** 抜粋本文 **
-*-

日本の子どもの教育に必要なことってなんだろう・・・て、思うんですよ。

自分の子どもも小学校5年生と2年生になるんですけど、学校の話とか、これから中学どうしようかなとか、いろいろ話したりする中で、「子供の教育」に必要なことって何かなと。

勉強。知識って必要ですよね。
あんまり詰め込みすぎて、覚えきらんほどはいらないけど、やっぱり基礎知識は必要。

思考力。必要ですよね。
数学とか、国語とかってそういうとこありますよね。ただ、社会は正解あることばかりじゃないから、単に正解を導きだすだけでない、「問題解決力」というか、「仮説立案→情報収集→解決案提案」といtった「思考プロセス検証」のような授業ってあるのかな。そこは良くわからないですね。

コミュニケーション力。社会性というか。必要ですね。
自分の考えを論理的に、あるいは、意識的に情緒的に表現する力。他者から信頼されるための社会性。大事ですよね。これってリーダーシップ力にもつながる。

もうひとつ、やっぱり大事だなと思うのは、「モチベーションの自己発電力」。
これってスゴク重要な気がします。

-*-

** 設問 **
• 1. 子どもの教育についての抜粋本文にある「あんまり詰め込みすぎて、覚えきらんほどはいらないけど、やっぱり基礎知識は必要。」という文を英語に訳すと、どうなりますか？
• 2. 子どもの教育についての抜粋本文の続きを、最後の文の後から書いてください。

データ収集の記録:
-*-

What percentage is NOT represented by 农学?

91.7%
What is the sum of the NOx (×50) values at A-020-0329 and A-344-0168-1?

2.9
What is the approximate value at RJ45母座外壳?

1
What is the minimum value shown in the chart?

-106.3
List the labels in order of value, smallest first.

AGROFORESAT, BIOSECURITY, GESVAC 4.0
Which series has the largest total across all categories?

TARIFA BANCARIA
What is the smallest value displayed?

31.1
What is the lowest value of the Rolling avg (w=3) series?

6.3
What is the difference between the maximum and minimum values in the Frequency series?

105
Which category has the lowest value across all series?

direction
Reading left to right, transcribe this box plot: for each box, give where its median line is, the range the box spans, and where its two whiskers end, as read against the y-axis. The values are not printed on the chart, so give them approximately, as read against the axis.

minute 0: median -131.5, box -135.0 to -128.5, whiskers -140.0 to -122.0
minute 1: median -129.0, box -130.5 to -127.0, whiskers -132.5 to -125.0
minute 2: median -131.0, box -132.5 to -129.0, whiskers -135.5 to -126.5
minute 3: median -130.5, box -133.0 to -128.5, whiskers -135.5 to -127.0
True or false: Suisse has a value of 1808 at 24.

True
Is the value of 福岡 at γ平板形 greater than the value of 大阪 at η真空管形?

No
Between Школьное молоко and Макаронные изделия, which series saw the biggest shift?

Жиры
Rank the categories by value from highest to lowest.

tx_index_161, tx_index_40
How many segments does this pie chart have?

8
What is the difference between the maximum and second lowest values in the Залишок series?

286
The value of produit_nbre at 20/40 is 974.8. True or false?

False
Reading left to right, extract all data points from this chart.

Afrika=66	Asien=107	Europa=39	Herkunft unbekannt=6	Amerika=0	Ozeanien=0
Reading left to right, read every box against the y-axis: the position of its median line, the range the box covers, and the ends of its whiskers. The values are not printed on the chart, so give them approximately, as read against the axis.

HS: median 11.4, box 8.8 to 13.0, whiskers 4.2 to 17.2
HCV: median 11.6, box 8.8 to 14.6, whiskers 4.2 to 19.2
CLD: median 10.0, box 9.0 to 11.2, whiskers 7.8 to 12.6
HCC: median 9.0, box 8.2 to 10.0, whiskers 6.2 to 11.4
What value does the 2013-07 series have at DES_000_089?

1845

-*-

** 設問別の解答 **
• 1. You don't need so much crammed in that you can't remember it all, but basic knowledge is still necessary.

• 2.
よーしやるぞ!っていう内面から沸き起こるような力が、自然とわき起こるような子どもを育てていく。これって大変だけど、教育で重要なこと。

今、「寄付の教室」というプログラムをモデル的に公立中学校、高校でスタートしました。

いくつかのステップでパターンがあるのですが、一番基本的なものでいいますと、

3つの実在する団体の紹介をビデオと活動紹介ペーパーで見て(場合によっては地域のNPOの方が5分プレゼンして)、まず、自分がおもちゃのおカネを持って、自分だったらどこに寄付するかを考えます。

次に、6人一組くらいのグループで、グループとして、どこに寄付するかを考えます。

最後にグループ毎に、その結果を発表しあい、気づきを共有します。

これだけのシンプルな授業ですが、これがなかなか好評です。特に、子どもたちから。

なんでだろう・・・・

私、子どもたちの授業を受けた後の感想文を読んでも思うんですが、

これって、「寄付の仕方」を学ぶ教室じゃないと思っています。

むしろ

「自分が社会のためにかけがえのない存在であることに気づく」
「自分でも、何か社会に変化をもたらすことができることに気づく」
「いろんな価値観があって、何かが正解なのではなく、その多様性の中で、一人ひとりが、自らが社会のために益になると考え、行動することが大切なんだと分かる」

ということなんだと思っています。

こういうのって「フィランソロピー教育」といったりします。ボランティアを体験したり、社会の課題を学んだり。

その中で、「自分が選ぶ」っていうことがとても大切だと思うんですね。

いくらボランティア体験をしても、学校が決めたところにいくだけだと、効果は半分な気がします。「自分で選ぶ」ことで、自分が社会の問題解決ということについて「思考するプロセス」を体験することが大事。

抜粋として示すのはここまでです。